Closed Sandy4321 closed 3 years ago
@Sandy4321
Thanks for using PyAF.
This is python script that was written some time ago for a model with categorical exogenous data.
https://github.com/antoinecarme/pyaf/blob/master/tests/exog/test_ozone_exogenous_with_categorical.py
PyAF has a set of tests for almost any feature in this directory
https://github.com/antoinecarme/pyaf/blob/master/tests/
Hope this helps.
thanks for soon answer it is not clear from here https://github.com/antoinecarme/pyaf/blob/6b652e9d522442c1fb9052dd73b442a1a18e31c7/pyaf/Bench/TS_datasets.py#L151
do you use one hot encoding for categorical data ? if not then what ?

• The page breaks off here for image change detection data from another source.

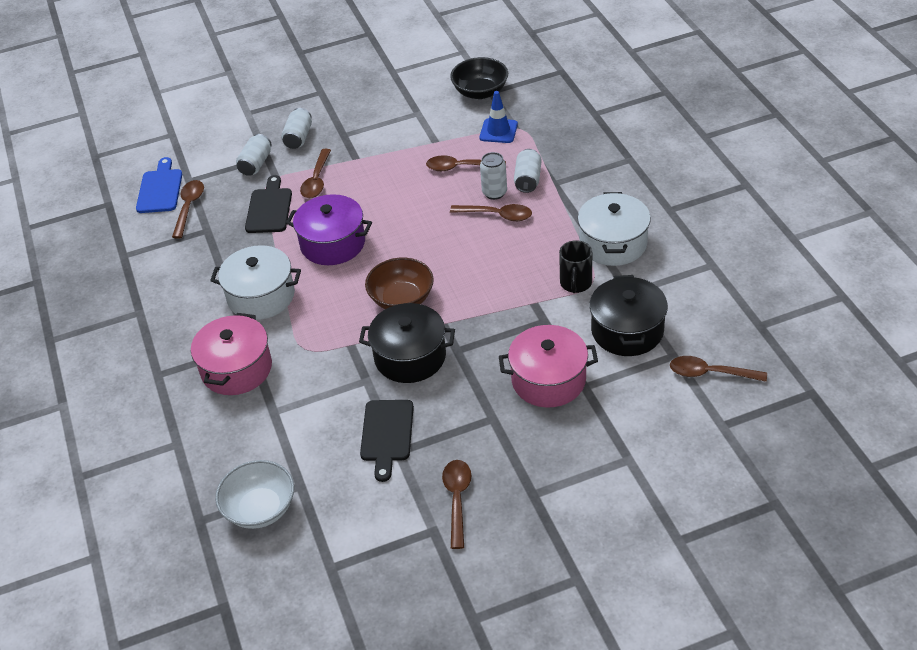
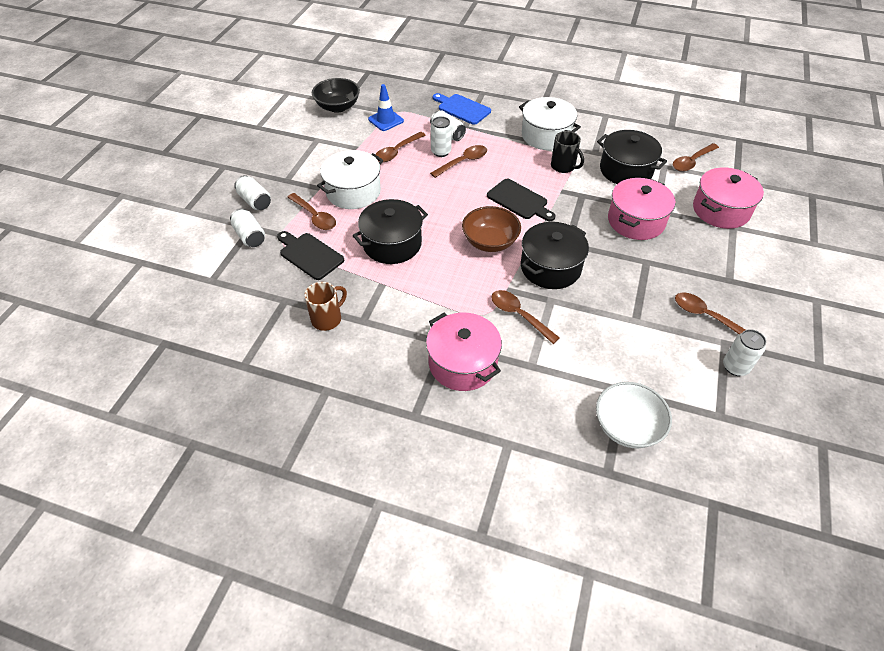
camera: 55 degrees left, 5 degrees up
(160, 189) = (196, 302): blue cutting board -> blue cutting board (462, 108)
(189, 207) = (243, 297): brown spoon -> brown spoon (519, 315)
(210, 265) = (327, 318): none -> brown mug
(261, 296) = (399, 308): white pot -> white pot (353, 192)
(333, 243) = (392, 244): purple pot -> black pot
(387, 434) = (614, 318): black cutting board -> black cutting board (519, 200)
(406, 552) = (735, 367): none -> white can
(647, 436) = (721, 210): none -> pink pot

PyAF does categorical encoding in a way that is transparent to the end user. The user only has to provide a pandas exogenous dataframe with categorical columns. These are then detected and encoded internally.
This is a direct link to the exact code that is used to perform this dummification :
great thanks then what is the best example file from https://github.com/antoinecarme/pyaf/tree/6b652e9d522442c1fb9052dd73b442a1a18e31c7/notebooks_sandbox to run to see how it works on practice
please stop using the sandbox directory. It is for experimental/developer stuff (mentioned when possible ;).
Rather use docs directory.
This notebook is a good start point :
I see you do use one hot encoding it is not full one hot, since some columns have only 0s?
Not sure of the semantics, but when a variable has all its columns with zero, that means that is has a missing or unknown/not-declared category value. Pandas allows customizing/ignoring some catgeories/values when needed.
Also, for significance reasons, some post-processing is performed. Not-very-frequent categories are ignored (count < 5).
great code
"Exogenous variables are dummified for the non-numeric types,"
can you clarify for example some reference to code for categorical time series data?